(TRY IT) All of the records are to be reproduced exactly.

(MATERIAL PROVIDED)
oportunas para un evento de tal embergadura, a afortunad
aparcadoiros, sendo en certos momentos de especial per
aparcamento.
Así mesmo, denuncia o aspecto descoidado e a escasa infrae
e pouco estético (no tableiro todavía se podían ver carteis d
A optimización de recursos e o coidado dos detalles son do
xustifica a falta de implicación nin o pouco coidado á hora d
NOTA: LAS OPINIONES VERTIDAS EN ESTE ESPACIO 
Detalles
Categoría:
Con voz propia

(TASK RESPONSE)
oportunas para un evento de tal embergadura, a afortunad
aparcadoiros, sendo en certos momentos de especial per
aparcamento.
Así mesmo, denuncia o aspecto descoidado e a escasa infrae
e pouco estético (no tableiro todavía se podían ver carteis d
A optimización de recursos e o coidado dos detalles son do
xustifica a falta de implicación nin o pouco coidado á hora d
NOTA: LAS OPINIONES VERTIDAS EN ESTE ESPACIO 
Detalles
Categoría:
Con voz propia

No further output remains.